Sunday, January 31, 2010

Chatting About Death

So, the matriarch doesn't want to be alive anymore. She told me she does nothing but sleep and eat. I would think she is bored. It's not that there is nothing I can do, the matriarch doesn't want to do anything. She has every excuse going to avoid participation in anything but a meal out. I know that sounds cruel but it is very real and true to our current status. I have offered to take her to card games, to seniors' centres, to hospital visitation; she wants none of it. She sometimes wants to go shopping and often wants to eat out; but, generally, she seems to want to sit in her room. When she talks to me about death, I tell her maybe if she saw more of the world, she wouldn't want to die. The matriarch thinks I mean a trip to Alaska and not the library. I have a very charitable view of the world: you get out of it what you put into it; someone who does nothing isn't likely to have an optimistic perspective. It is very sad.

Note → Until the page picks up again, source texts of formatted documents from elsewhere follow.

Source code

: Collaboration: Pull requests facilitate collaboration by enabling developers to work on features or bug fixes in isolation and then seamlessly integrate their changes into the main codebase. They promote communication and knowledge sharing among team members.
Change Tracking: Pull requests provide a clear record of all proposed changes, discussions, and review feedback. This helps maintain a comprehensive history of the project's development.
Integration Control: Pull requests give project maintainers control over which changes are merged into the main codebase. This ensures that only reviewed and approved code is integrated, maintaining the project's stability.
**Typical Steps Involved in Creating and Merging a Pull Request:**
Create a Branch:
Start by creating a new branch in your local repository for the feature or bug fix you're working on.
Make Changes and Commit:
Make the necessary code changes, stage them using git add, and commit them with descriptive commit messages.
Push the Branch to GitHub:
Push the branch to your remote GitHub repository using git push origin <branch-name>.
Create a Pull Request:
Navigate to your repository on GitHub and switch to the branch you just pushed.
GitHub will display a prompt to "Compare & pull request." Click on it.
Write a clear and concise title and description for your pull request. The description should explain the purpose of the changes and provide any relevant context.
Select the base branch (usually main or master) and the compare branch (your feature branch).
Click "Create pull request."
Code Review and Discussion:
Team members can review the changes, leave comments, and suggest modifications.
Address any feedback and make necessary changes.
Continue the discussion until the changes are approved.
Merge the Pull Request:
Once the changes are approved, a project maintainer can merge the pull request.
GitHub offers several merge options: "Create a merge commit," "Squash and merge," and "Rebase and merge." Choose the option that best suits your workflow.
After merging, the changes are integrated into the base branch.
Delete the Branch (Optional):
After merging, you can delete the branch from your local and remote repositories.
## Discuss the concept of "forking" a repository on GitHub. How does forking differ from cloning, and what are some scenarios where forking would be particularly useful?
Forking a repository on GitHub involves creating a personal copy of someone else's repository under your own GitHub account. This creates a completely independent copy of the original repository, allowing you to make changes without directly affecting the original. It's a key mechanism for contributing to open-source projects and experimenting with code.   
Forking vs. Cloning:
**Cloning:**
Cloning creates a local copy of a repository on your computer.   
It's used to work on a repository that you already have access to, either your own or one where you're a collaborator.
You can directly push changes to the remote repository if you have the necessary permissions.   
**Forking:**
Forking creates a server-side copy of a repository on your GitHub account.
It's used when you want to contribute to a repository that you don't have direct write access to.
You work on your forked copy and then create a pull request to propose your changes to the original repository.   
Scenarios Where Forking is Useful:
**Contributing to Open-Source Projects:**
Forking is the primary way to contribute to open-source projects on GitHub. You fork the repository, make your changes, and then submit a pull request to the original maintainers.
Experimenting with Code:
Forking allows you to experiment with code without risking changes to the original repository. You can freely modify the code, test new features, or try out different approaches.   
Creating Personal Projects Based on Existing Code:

The matriarch told me of a prayer her mother taught her when she was young; I asked her why she didn't teach it to my husband. My mother-in-law never thought of it. So much centres around her existence and not shared family experiences; sometimes, I think, the matriarch feels left out of life because she must have started excluding herself when she was much younger. I met her when she was almost eighty. Her family in Chatham didn't seem to forget about her; family in Barrie didn't forget about her; and my husband, most certainly, has been there for his mother. I don't know why she has always felt left out. I don't know. I told the matriarch she was alive for a reason; I don't know what that reason is but there must be one and sitting in her room thinking about it probably won't lead to its revelation. She is upstairs sitting in her chair continuing to worry about life rather than live it....not a thing I can do.